Work required: Reproduce the data below in full. Nothing should differ from the original.

Data provided:

▬▬▬▬▬▬

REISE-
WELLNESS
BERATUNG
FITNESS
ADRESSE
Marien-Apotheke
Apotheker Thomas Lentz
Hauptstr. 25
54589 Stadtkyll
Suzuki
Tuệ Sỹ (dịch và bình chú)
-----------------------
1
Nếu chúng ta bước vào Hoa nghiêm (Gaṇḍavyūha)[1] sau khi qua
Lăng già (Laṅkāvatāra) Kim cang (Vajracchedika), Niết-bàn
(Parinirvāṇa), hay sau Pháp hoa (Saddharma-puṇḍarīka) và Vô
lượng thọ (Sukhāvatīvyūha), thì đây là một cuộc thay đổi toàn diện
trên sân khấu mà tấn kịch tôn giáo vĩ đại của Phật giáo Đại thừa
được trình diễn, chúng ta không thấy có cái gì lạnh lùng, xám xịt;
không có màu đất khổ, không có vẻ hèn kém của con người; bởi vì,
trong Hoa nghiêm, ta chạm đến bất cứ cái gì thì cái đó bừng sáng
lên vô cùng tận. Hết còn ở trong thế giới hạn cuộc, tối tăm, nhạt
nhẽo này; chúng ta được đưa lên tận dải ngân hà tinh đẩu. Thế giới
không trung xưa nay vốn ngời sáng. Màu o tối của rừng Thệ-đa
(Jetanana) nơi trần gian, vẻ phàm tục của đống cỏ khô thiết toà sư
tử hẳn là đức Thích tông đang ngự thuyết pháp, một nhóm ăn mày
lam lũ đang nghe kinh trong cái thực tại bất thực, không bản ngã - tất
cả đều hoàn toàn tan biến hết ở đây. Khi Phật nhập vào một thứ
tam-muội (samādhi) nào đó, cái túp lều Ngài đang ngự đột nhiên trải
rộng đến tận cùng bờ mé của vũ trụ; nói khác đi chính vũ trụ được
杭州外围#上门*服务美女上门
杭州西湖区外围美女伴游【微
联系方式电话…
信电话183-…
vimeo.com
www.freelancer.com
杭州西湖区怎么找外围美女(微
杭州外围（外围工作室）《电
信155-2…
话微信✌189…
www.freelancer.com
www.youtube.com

▬▬▬▬▬▬

Response area:
REISE-
WELLNESS
BERATUNG
FITNESS
ADRESSE
Marien-Apotheke
Apotheker Thomas Lentz
Hauptstr. 25
54589 Stadtkyll
Suzuki
Tuệ Sỹ (dịch và bình chú)
-----------------------
1
Nếu chúng ta bước vào Hoa nghiêm (Gaṇḍavyūha)[1] sau khi qua
Lăng già (Laṅkāvatāra) Kim cang (Vajracchedika), Niết-bàn
(Parinirvāṇa), hay sau Pháp hoa (Saddharma-puṇḍarīka) và Vô
lượng thọ (Sukhāvatīvyūha), thì đây là một cuộc thay đổi toàn diện
trên sân khấu mà tấn kịch tôn giáo vĩ đại của Phật giáo Đại thừa
được trình diễn, chúng ta không thấy có cái gì lạnh lùng, xám xịt;
không có màu đất khổ, không có vẻ hèn kém của con người; bởi vì,
trong Hoa nghiêm, ta chạm đến bất cứ cái gì thì cái đó bừng sáng
lên vô cùng tận. Hết còn ở trong thế giới hạn cuộc, tối tăm, nhạt
nhẽo này; chúng ta được đưa lên tận dải ngân hà tinh đẩu. Thế giới
không trung xưa nay vốn ngời sáng. Màu o tối của rừng Thệ-đa
(Jetanana) nơi trần gian, vẻ phàm tục của đống cỏ khô thiết toà sư
tử hẳn là đức Thích tông đang ngự thuyết pháp, một nhóm ăn mày
lam lũ đang nghe kinh trong cái thực tại bất thực, không bản ngã - tất
cả đều hoàn toàn tan biến hết ở đây. Khi Phật nhập vào một thứ
tam-muội (samādhi) nào đó, cái túp lều Ngài đang ngự đột nhiên trải
rộng đến tận cùng bờ mé của vũ trụ; nói khác đi chính vũ trụ được
杭州外围#上门*服务美女上门
杭州西湖区外围美女伴游【微
联系方式电话…
信电话183-…
vimeo.com
www.freelancer.com
杭州西湖区怎么找外围美女(微
杭州外围（外围工作室）《电
信155-2…
话微信✌189…
www.freelancer.com
www.youtube.com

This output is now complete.